ARTISTIC LANDSCAPING INC v. BOARD OF ASSESSORS

Reset A A Font size: Print

Supreme Court, Appellate Division, Second Department, New York.

ARTISTIC LANDSCAPING, INC., Respondent, v. BOARD OF ASSESSORS, etc., et al., Appellants.

Decided: March 31, 2003

ANITA R. FLORIO, J.P., SONDRA MILLER, STEPHEN G. CRANE and REINALDO E. RIVERA, JJ. Lorna B. Goodman, County Attorney, Mineola, NY, (Gerald R. Podlesak and David Goldin of counsel), for appellants. Siegel Fenchel & Peddy, P.C., Garden City, NY, (Myrna A. Cadel of counsel), for respondent.

In an action, inter alia, for a judgment declaring the penalty payments imposed against the subject property pursuant to Agriculture and Markets Law § 306(2)(a)(i) are null and void, the defendants appeal, as limited by their brief, from so much of an order of the Supreme Court, Nassau County (McCabe, J.), entered February 14, 2002, as granted the plaintiff's motion for summary judgment.

ORDERED that the order is affirmed insofar as appealed from, with costs, and the matter is remitted to the Supreme Court, Nassau County, for the entry of a judgment declaring that the penalty payments imposed against the subject property pursuant to Agriculture and Markets Law § 306(2)(a)(i) are null and void.

Agriculture and Markets Law § 306(2)(a)(i) states in pertinent part that “[I]f land which received an agricultural assessment pursuant to this section is converted at any time within eight years from the time an agricultural assessment was last received, such conversion shall subject the land so converted to payments in compensation for the prior benefits of agricultural assessments.”  Agriculture and Markets Law § 301(8) defines conversion as “an outward or affirmative act changing the use of agricultural land and shall not mean the nonuse or idling of such land.”
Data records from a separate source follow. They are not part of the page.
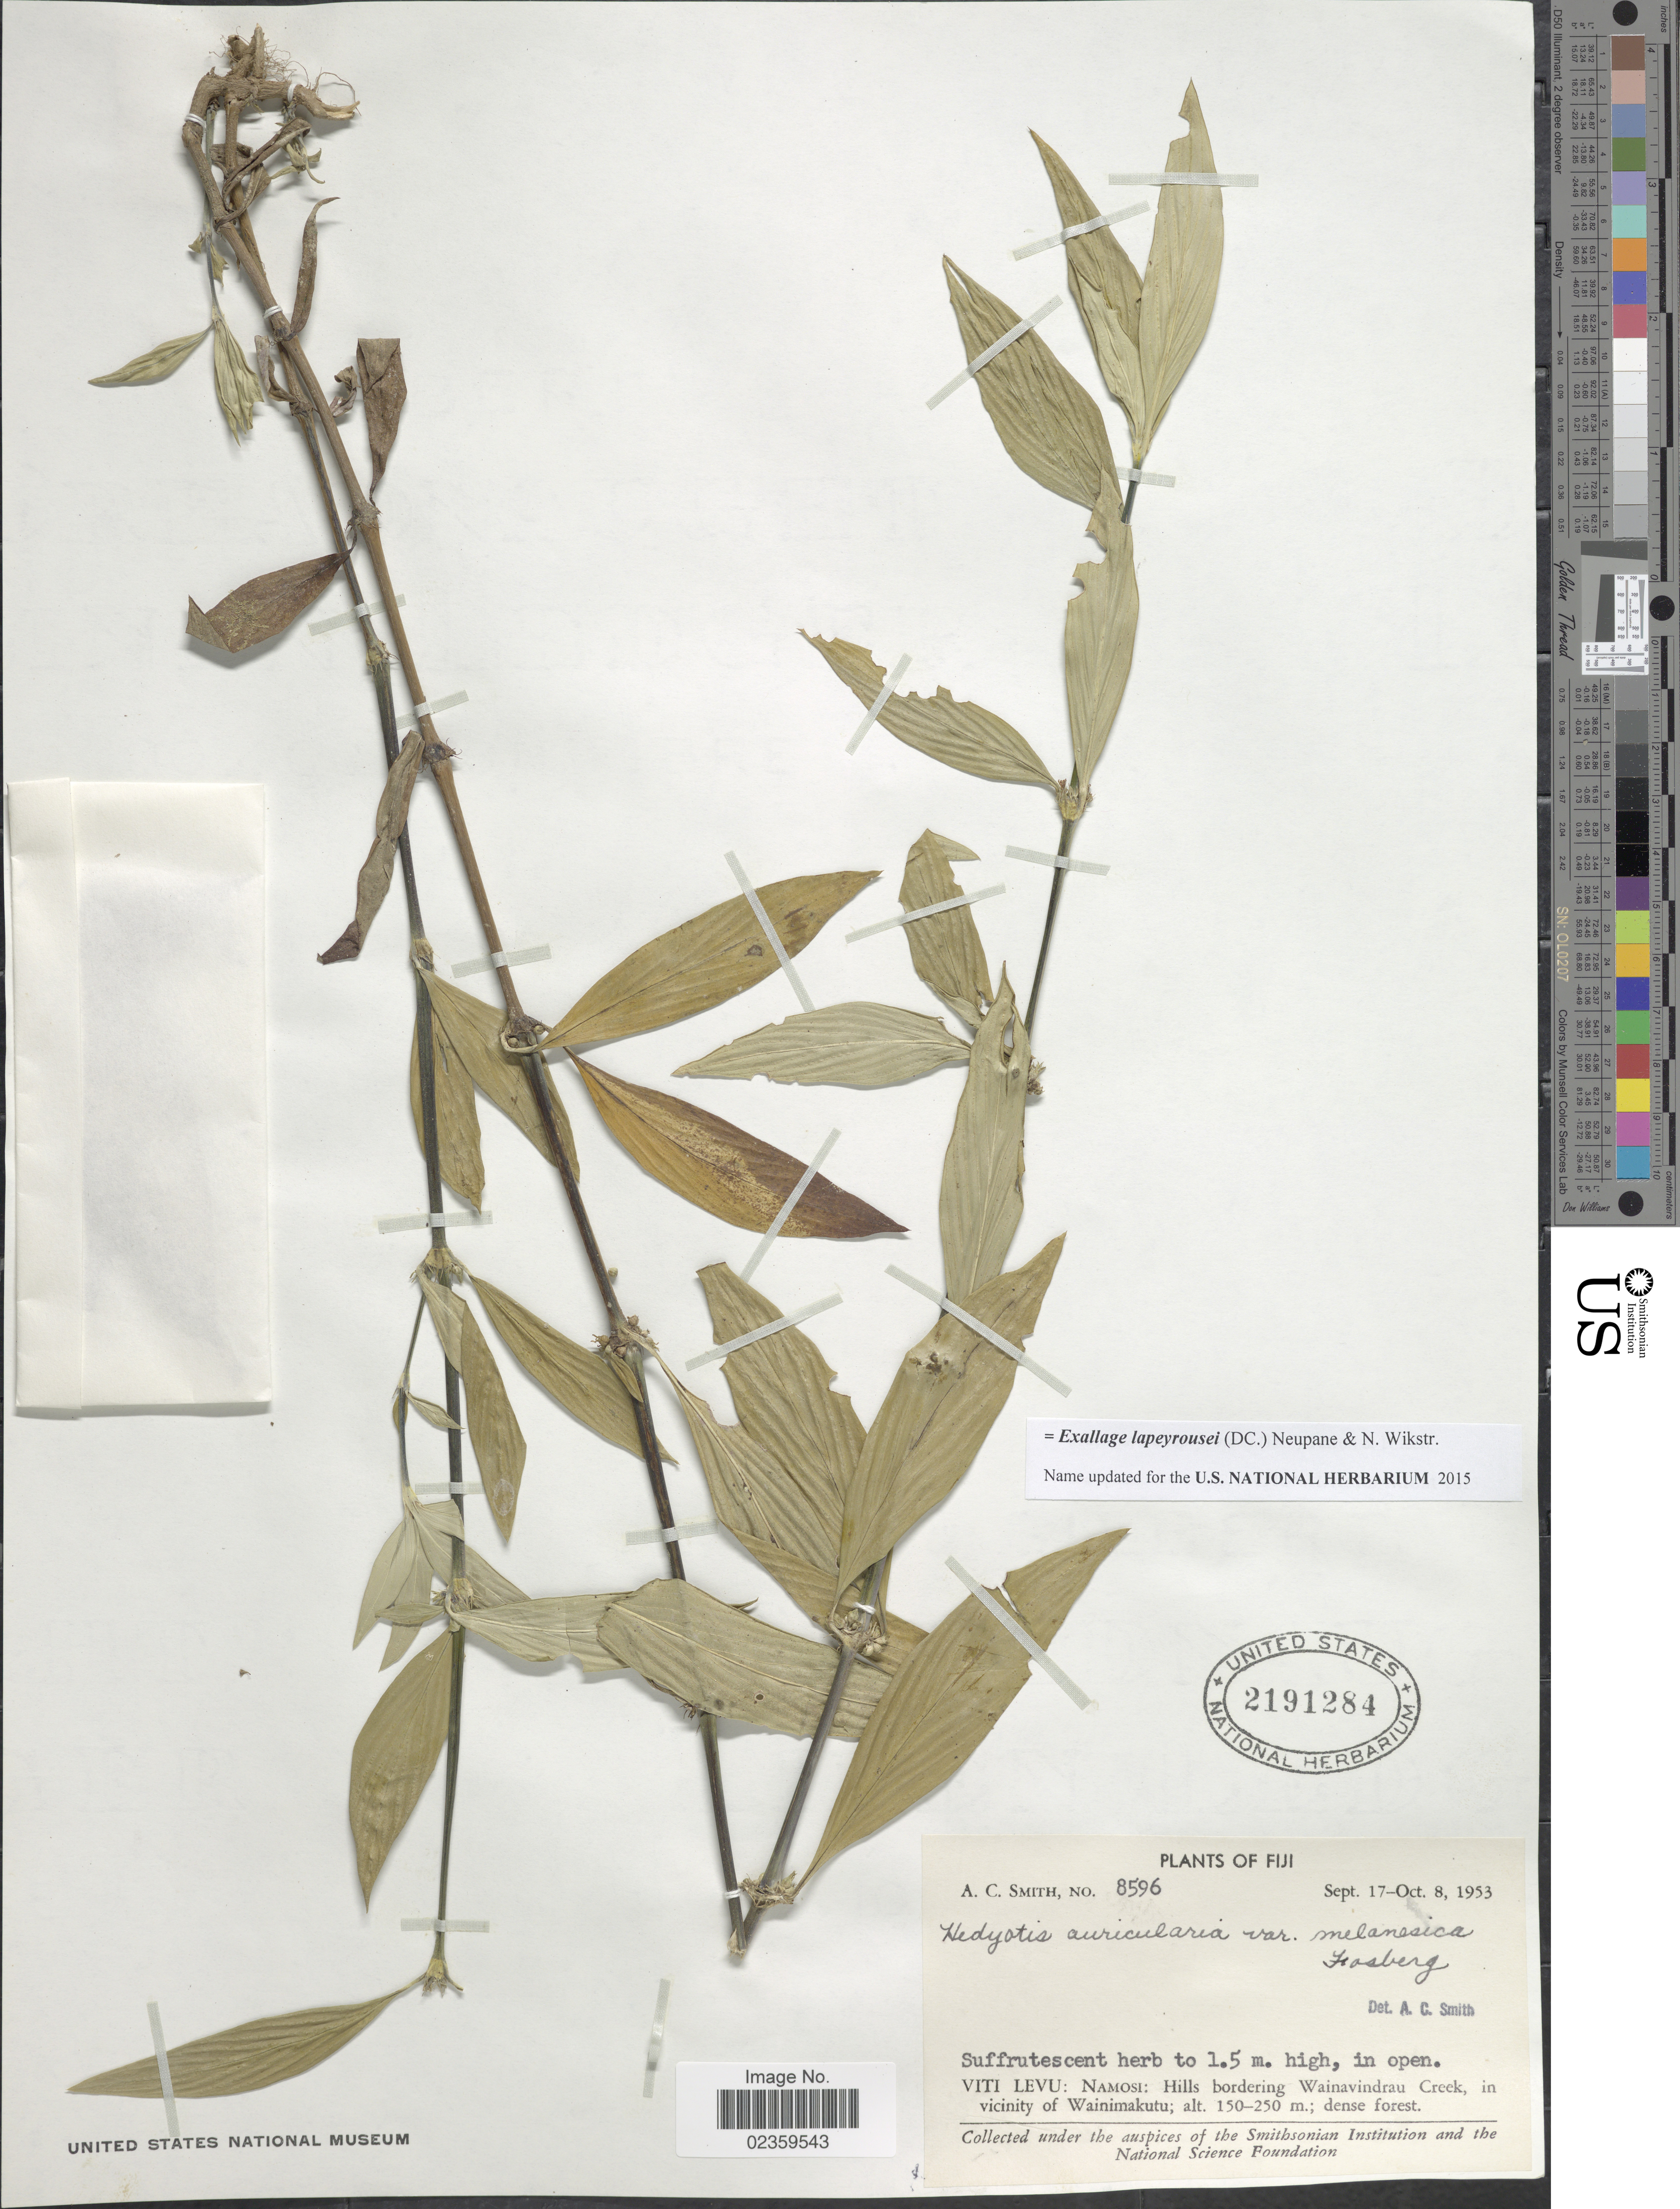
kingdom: Plantae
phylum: Tracheophyta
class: Magnoliopsida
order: Gentianales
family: Rubiaceae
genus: Exallage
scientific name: Exallage lapeyrousei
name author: (DC.) Neupane & N. Wikstr.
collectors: A. C. Smith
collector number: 8596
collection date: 1953-09-17/1953-10-08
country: Fiji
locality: Viti Levu: Namosi: Hills bordering Wainavindrau Creek, in vicinity of Wainimakutu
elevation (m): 150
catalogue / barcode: US 2191284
The Supreme Court properly granted the plaintiff's motion for summary judgment.   Although the subject property is currently being used exclusively for religious purposes, the plaintiff presented sufficient evidence which established prima facie that there was no outward or affirmative act changing the use of the agricultural land (see CPLR 3212[b];  Alvarez v. Prospect Hosp., 68 N.Y.2d 320, 324-325, 508 N.Y.S.2d 923, 501 N.E.2d 572;  Zuckerman v. City of New York, 49 N.Y.2d 557, 562, 427 N.Y.S.2d 595, 404 N.E.2d 718).   The defendants failed to raise a triable issue of fact in opposition to the motion (see Zuckerman v. City of New York, supra at 563, 427 N.Y.S.2d 595, 404 N.E.2d 718).   The fact that the subject property was proposed to be used exclusively for religious purposes does not overcome the fact that the land was still being used for agricultural purposes (cf.  People ex rel. Watchtower Bible & Tract Society, Inc. v. Haring, 8 N.Y.2d 350, 207 N.Y.S.2d 673, 170 N.E.2d 677).

The defendants' remaining contentions are without merit.

Since this is a declaratory judgment action, the Supreme Court should have directed the entry of a declaration in favor of the plaintiff (see Lanza v. Wagner, 11 N.Y.2d 317, 334, 229 N.Y.S.2d 380, 183 N.E.2d 670, appeal dismissed 371 U.S. 74, 83 S.Ct. 177, 9 L.Ed.2d 163, cert. denied 371 U.S. 901, 83 S.Ct. 205, 9 L.Ed.2d 164;  Lombardi v. Allcity Ins. Co., 274 A.D.2d 420, 711 N.Y.S.2d 767).